Top of Text passage

Newbie Federal reserve observations

in money •  8 years ago  (edited)

Hello - I am not an expert on inter banking. I hope to learn something from my fellow steemians.

I am intrigued by the jump in excess reserves deposited at the Federal reserve.

I know that the FED started to pay interest to member banks for their excess reserves.

https://en.wikipedia.org/wiki/Emergency_Economic_Stabilization_Act_of_2008#Interest_on_bank_deposits_held_by_the_Federal_Reserve

Before 2008/9 excess reserves deposited at the FED ran the risk of dragging down bank earnings. I think the growth in reserves deposited at the FED demonstrates a preference for member banks to simply deposit at the FED and not fund loans - or at least fund only those loans that beat the FED risk/reward. (This subsidy will imply a host of odd behaviors worst of which might be funding riskier loans than rate offered by FED - maybe not so unintended? - see below )

Meanwhile, the Fed's balance sheet has been growing

Suppose you are a member bank. You know the FED will pay you to use your excess reserves to purchase credit(s) (The claim is that these FED purchases are all government and/or collectivized high grade). You may feel certain that your bank depositors capital is 'safe' and backed by the Fed balance sheet purchases. In an odd way, you are no longer 'fractional reserving' but have instead lent money to a large diversified(?) bond portfolio managed by the FED. In another oddity, member banks that had Joe's mortgage as an asset and sold it to the FED (who then packaged it within some giant MBO), are underwriters of the FEDs machinations. The member bank can claim it has sold a lower credit, to buy an improved diversified credit.

The excess reserve liability stays with the member bank. Sure, general diversification can reduce risks, but if I am only purchasing mortgages or credits, I have a limit to risk reduction using diversity. Everything in my basket is still positively correlated.

Bottom of Text passage
Top of Data extract

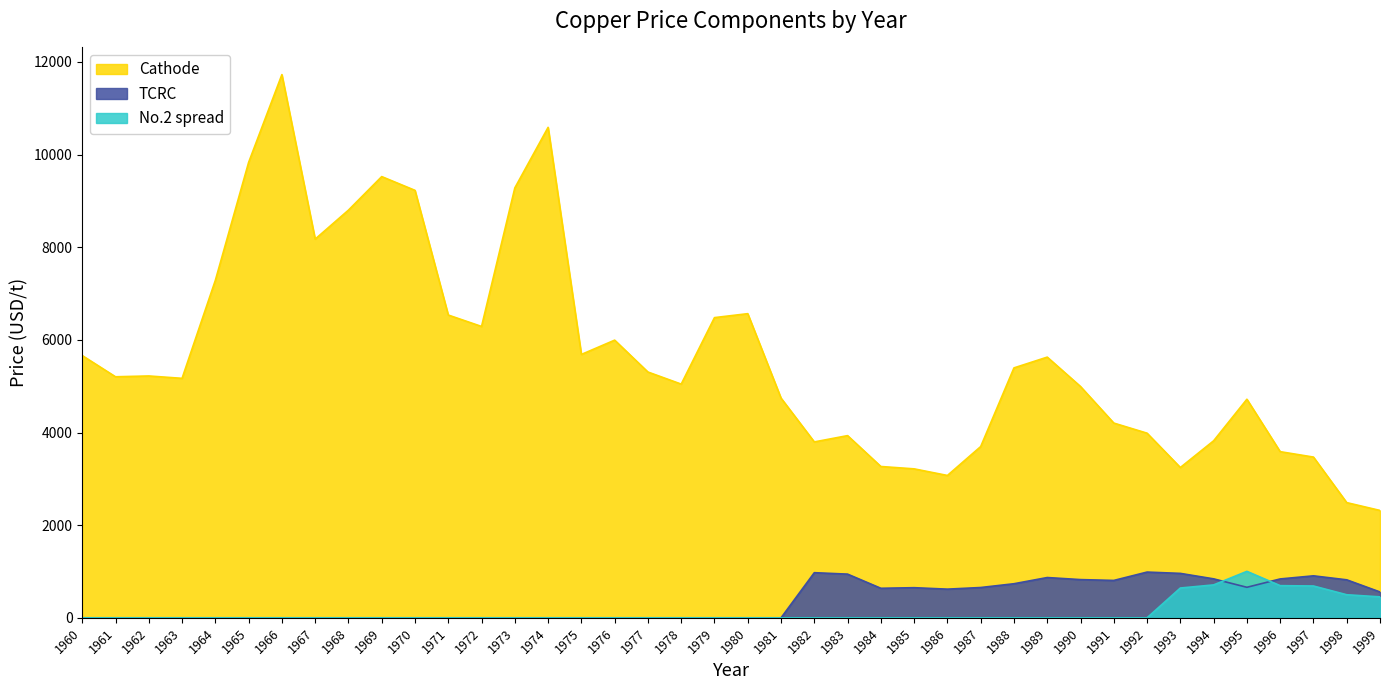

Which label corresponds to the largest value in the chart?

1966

Bottom of Data extract
Top of Data extract

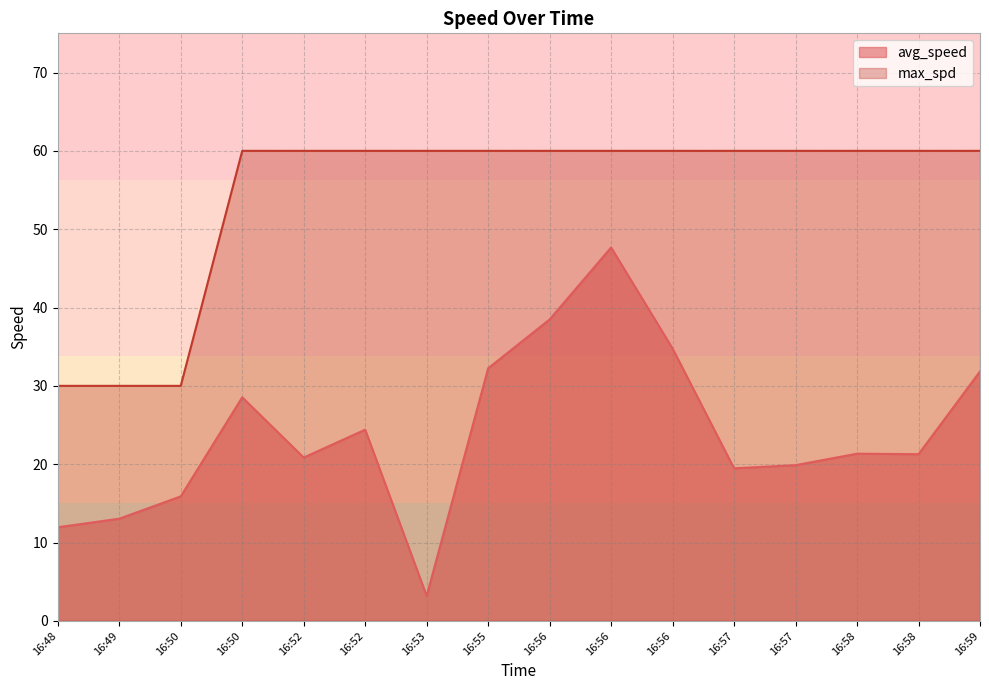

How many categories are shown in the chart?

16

Bottom of Data extract

• The problem:
Continue the post about excess reserves at the Federal Reserve from the point where it stops.

• Answer:
Ben Bernanke's bargain was to trigger a massive repurchase program, financed (mostly?) by member banks in hopes that if the FED bought long enough, the credit machine would find equilibrium. The Paulsen bazooka - who knows, maybe it is finally working?? As credit gets hoovered up by FED, the excess rate should look less attractive because you are financing a sort of mutual fund that is now most probably at a premium to net asset value ( as the FED runs out of securities to buy http://www.kiplinger.com/article/investing/T052-C003-S002-the-great-bond-shortage.html)
Compound the problem that people know they would be lending at historic tights - as in the FED has distorted those credit markets it was trying to stimulate and do you want to lend to credits that should pay 500bps paid, only ask 250 because the benchmark high yield trades at the tights? ... what, me worry? Better to stay with paid reserves at the FED and hit the exit whenever it looks normal again.

How fast can excess reserves be called back from the FED and under what circumstance. I suspect there is an 'early with drawl' penalty because how can the FED continue to finance such a large balance sheet when faced with fewer reserves? The FED could sell securities to pay redemptions, but too many sales and the market will react. Can the FED simply issue new reserve notes to any member bank making with drawls - and so increase the stock of money?

It seems the M2 supply has been increasing - at least vs a relatively static CPI price. Things get more interesting when we look at different M gauges. https://en.wikipedia.org/wiki/Money_supply#United_States

My question is do people agree with my Bernanke's grand repo idea and if so, how does it get unwound?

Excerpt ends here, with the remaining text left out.